====== Page extract

Bye Bye Birdie was a refreshingly new musical comedy, one of the few Broadway musicals that was not adapted from some other source. It had a youthful exuberance, one of musical comedy’s best scores to date (by Charles Strouse and Lee Adams), a deliciously satirical book by Michael Stewart that took a deft look at the generation gap and the emerging phenomenon of Rock n’ Roll. Parodying the hysteria surrounding Elvis Presley’s drafting into the U.S. Army and his teenage fans who were distraught over the news, Bye Bye Birdie was a big step toward the American musicals’ embrace of Rock n’ Roll as a legitimate style for storytelling. No, it did not have a rock score, but it did incorporate three musical numbers that were a pastiche of the Elvis style, opening the door for future shows to employ the form. By the end of the decade, we would see the musical Hair on Broadway, a musical that fully explored the Rock n’ Roll form. Bye Bye Birdie also facilitated the rise of director-choreographer extraordinaire Gower Champion who kept the show breezy, kinetic and staged in a fashion that felt contemporary, moving out of that Rodgers and Hammerstein style that had been de rigueur for the last decade and a half. The musical also featured brilliant comedic turns by Chita Rivera, Dick Van Dyke, Dick Gautier, Paul Lynde, and Kay Medford.

============
====== Given information

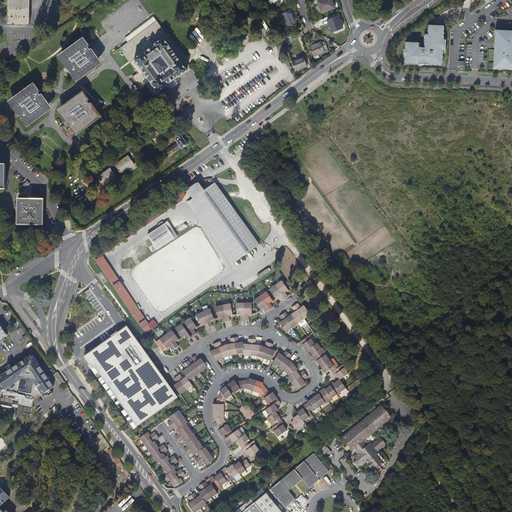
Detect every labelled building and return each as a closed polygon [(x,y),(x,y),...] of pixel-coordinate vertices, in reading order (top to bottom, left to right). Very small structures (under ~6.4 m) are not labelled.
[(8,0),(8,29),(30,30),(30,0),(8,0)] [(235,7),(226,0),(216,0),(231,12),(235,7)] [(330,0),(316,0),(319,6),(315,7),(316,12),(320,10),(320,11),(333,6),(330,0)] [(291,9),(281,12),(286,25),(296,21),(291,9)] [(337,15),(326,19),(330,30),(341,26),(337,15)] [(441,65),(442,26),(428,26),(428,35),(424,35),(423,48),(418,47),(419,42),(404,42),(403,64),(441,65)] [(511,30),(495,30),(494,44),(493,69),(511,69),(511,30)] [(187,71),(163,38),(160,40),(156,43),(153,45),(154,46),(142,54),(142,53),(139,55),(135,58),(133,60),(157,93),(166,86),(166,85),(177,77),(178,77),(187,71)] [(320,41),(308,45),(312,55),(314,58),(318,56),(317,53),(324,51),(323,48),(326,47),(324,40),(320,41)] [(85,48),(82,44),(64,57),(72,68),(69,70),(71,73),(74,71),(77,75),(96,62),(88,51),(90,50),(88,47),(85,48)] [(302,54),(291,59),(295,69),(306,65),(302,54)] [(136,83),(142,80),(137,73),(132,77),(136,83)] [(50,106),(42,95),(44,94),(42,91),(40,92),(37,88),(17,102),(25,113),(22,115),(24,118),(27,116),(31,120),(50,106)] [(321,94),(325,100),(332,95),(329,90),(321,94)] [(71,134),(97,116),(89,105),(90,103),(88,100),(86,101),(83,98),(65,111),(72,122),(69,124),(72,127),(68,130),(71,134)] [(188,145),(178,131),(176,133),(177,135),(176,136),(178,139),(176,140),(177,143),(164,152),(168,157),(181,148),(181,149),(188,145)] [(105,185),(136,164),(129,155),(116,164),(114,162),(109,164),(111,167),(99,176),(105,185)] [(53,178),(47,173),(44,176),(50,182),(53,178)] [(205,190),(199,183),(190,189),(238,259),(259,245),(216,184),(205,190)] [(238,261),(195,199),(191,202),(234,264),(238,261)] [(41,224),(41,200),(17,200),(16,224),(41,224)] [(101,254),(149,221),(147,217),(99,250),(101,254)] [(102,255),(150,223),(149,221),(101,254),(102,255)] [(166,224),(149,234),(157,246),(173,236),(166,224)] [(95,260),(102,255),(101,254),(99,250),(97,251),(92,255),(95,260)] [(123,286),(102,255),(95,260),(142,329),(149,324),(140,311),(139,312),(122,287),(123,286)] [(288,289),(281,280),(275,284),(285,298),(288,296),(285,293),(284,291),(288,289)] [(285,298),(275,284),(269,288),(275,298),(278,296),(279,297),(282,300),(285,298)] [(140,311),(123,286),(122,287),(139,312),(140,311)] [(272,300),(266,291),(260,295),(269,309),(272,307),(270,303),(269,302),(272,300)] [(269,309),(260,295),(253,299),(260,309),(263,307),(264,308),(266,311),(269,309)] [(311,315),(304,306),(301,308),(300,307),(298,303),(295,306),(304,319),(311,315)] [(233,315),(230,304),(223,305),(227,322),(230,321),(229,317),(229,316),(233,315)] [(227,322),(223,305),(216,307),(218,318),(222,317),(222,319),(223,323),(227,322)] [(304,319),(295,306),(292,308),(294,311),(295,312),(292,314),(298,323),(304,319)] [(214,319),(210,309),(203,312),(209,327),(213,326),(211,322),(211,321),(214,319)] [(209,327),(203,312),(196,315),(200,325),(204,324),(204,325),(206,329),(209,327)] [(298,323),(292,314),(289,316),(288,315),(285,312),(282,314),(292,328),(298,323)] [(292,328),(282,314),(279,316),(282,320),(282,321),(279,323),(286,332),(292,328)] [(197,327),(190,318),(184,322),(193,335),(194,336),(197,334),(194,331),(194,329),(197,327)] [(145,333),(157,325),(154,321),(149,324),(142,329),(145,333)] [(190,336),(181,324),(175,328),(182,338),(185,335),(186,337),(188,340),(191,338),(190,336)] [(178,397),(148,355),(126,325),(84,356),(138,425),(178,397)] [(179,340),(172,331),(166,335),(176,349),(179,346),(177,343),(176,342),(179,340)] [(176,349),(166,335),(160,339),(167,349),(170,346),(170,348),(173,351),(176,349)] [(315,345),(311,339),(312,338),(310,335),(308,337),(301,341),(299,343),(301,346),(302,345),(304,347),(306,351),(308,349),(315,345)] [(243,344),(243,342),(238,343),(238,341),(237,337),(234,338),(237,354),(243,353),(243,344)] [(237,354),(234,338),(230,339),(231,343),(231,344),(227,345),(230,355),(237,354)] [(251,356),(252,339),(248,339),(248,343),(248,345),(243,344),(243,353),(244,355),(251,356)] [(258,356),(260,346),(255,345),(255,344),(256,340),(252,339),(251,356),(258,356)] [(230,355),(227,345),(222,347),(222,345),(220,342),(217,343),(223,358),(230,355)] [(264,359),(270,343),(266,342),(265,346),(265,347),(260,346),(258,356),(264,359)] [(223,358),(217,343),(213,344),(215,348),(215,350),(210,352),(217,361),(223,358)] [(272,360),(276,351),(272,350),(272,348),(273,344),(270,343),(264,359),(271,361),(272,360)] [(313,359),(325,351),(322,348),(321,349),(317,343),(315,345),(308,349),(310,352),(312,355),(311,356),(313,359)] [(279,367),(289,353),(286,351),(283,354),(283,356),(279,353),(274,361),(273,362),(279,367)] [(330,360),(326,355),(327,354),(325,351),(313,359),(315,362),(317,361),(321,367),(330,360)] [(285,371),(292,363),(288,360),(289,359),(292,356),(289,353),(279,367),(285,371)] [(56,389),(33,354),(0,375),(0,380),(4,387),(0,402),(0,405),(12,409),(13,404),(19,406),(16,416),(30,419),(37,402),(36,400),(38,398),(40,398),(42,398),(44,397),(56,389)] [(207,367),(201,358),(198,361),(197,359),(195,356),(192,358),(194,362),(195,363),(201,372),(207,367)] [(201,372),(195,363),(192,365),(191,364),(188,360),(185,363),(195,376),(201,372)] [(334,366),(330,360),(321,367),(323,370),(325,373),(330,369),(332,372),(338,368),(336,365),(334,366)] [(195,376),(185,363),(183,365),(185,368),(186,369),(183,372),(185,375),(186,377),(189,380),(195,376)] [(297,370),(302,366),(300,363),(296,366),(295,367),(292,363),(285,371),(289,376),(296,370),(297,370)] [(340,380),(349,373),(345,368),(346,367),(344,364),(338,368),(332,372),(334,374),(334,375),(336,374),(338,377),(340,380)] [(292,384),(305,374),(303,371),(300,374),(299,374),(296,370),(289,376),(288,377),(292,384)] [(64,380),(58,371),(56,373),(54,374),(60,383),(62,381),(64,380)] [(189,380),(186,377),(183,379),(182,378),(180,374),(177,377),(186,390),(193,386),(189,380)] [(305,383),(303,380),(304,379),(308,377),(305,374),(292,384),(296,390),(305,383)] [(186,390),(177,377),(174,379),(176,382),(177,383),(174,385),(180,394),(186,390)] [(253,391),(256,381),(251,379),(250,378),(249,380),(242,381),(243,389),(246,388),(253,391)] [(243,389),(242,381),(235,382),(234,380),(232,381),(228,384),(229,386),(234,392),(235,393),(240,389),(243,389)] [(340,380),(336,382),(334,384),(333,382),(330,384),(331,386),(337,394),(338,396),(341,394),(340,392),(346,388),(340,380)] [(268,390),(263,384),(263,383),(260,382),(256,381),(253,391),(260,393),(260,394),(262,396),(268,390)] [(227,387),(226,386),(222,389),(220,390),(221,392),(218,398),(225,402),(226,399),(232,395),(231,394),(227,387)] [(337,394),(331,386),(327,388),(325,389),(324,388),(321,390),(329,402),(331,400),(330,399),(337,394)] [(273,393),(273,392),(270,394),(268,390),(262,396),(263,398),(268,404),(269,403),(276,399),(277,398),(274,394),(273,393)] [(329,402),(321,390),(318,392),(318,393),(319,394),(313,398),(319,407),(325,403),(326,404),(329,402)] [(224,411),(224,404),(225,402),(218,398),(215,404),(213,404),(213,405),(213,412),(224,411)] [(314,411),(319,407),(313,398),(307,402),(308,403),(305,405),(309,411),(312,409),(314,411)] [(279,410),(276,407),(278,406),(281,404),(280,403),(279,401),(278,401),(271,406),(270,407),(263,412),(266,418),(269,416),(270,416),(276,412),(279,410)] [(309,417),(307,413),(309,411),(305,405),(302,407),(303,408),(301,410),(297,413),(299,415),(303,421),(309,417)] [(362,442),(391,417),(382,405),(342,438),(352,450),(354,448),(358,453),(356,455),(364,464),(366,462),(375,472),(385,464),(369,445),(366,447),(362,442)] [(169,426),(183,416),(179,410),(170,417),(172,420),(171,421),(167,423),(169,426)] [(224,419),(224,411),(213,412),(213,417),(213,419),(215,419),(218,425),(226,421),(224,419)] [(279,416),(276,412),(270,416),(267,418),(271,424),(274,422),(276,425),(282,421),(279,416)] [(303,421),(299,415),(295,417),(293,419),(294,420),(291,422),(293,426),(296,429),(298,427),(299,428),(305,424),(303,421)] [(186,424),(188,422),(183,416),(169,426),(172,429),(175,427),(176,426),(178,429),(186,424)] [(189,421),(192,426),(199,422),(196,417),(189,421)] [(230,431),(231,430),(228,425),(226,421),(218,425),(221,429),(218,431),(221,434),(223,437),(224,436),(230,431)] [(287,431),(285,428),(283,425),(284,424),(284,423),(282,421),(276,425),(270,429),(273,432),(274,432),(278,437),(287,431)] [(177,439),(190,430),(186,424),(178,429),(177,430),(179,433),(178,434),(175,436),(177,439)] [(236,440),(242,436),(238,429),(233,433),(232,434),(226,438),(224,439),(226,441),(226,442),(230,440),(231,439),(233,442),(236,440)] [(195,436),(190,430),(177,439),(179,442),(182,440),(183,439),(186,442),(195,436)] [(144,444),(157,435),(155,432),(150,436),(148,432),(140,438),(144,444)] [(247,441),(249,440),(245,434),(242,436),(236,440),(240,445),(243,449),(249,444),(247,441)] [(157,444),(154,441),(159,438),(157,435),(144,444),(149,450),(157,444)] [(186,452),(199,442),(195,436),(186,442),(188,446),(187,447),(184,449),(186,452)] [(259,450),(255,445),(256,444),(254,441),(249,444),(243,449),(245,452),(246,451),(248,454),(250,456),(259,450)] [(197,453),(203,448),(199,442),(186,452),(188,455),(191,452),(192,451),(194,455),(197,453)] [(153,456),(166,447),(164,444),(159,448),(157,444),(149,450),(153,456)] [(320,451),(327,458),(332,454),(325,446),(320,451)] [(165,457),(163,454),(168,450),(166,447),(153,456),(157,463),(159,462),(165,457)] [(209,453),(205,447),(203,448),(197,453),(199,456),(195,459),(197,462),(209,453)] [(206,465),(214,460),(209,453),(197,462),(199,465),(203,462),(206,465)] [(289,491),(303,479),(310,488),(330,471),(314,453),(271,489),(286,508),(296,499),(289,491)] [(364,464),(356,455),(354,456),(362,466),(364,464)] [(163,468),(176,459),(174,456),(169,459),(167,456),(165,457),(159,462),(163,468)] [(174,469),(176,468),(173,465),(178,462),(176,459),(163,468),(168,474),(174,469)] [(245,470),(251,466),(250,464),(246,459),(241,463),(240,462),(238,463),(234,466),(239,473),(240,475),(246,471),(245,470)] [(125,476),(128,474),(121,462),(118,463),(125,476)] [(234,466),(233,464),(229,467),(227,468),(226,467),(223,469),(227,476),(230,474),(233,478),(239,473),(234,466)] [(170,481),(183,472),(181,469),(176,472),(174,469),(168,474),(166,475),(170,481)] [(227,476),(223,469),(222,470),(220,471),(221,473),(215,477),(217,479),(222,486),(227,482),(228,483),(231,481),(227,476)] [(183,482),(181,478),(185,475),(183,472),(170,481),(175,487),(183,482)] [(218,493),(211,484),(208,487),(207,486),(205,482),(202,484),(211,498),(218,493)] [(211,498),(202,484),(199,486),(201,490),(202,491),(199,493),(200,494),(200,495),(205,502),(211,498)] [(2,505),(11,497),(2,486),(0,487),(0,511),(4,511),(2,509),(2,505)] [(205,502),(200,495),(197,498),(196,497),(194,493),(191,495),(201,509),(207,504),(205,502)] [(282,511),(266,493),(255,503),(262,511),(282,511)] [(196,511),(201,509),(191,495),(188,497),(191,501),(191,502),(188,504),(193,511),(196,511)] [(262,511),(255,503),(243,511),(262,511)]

============

■ Task goal ■
Name each performer the Bye Bye Birdie passage credits with a comedic turn in the musical. Work from the Bye Bye Birdie passage alone, not the material.

■ Output of the exercise ■
Chita Rivera, Dick Van Dyke, Dick Gautier, Paul Lynde, Kay Medford